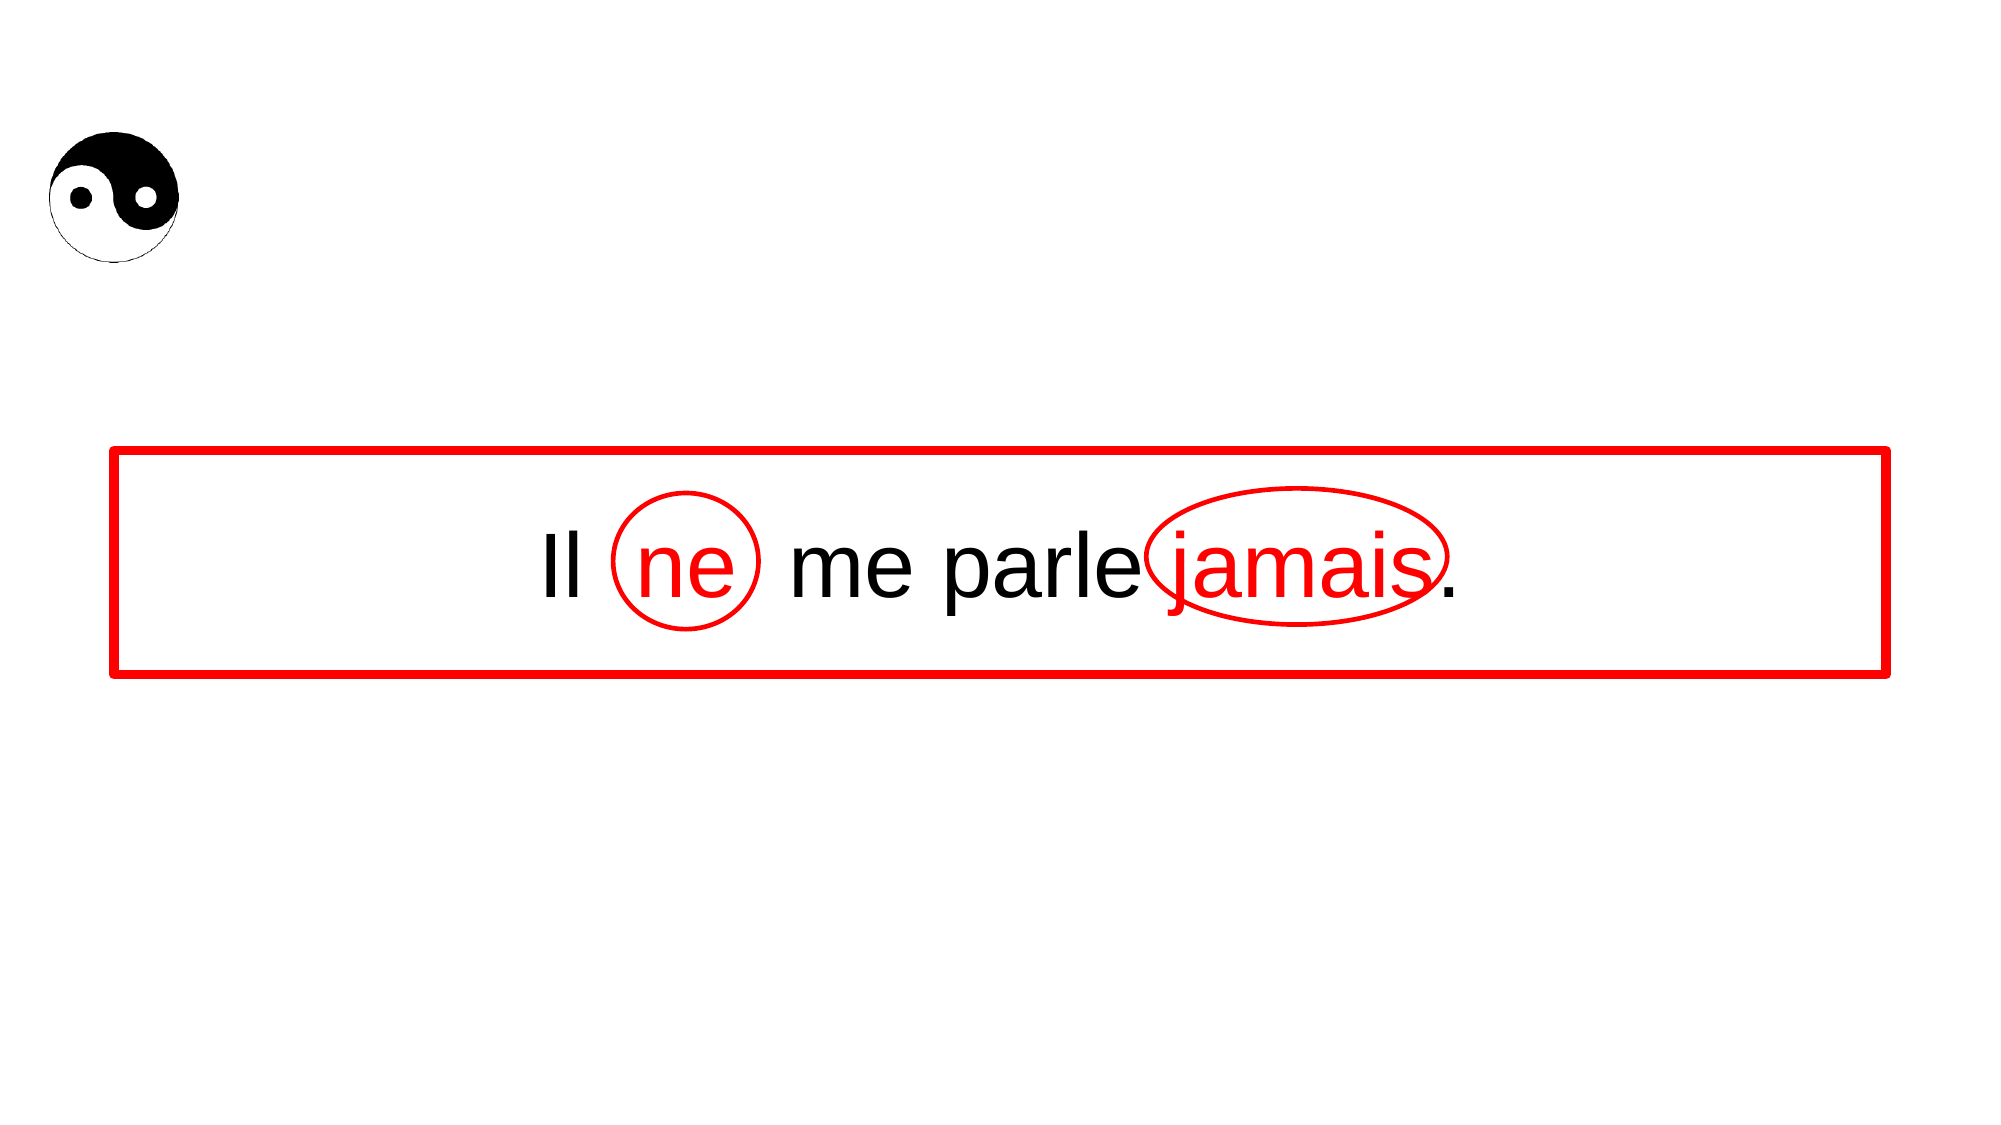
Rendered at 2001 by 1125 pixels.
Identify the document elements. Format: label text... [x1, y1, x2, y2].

text_box [1145, 487, 1449, 626]
picture [45, 129, 182, 266]
text_box [612, 491, 760, 631]
list Il ne me parle jamais. [114, 450, 1886, 675]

● ● ● ● ●

Your reply should hold only the records, duplicated exactly, without any image.

Rendered at 2001 by 1125 pixels.
Identify the document elements. Format: label text... [x1, y1, x2, y2].

text_box [1145, 487, 1449, 626]
picture [45, 129, 182, 266]
text_box [612, 491, 760, 631]
list Il ne me parle jamais. [114, 450, 1886, 675]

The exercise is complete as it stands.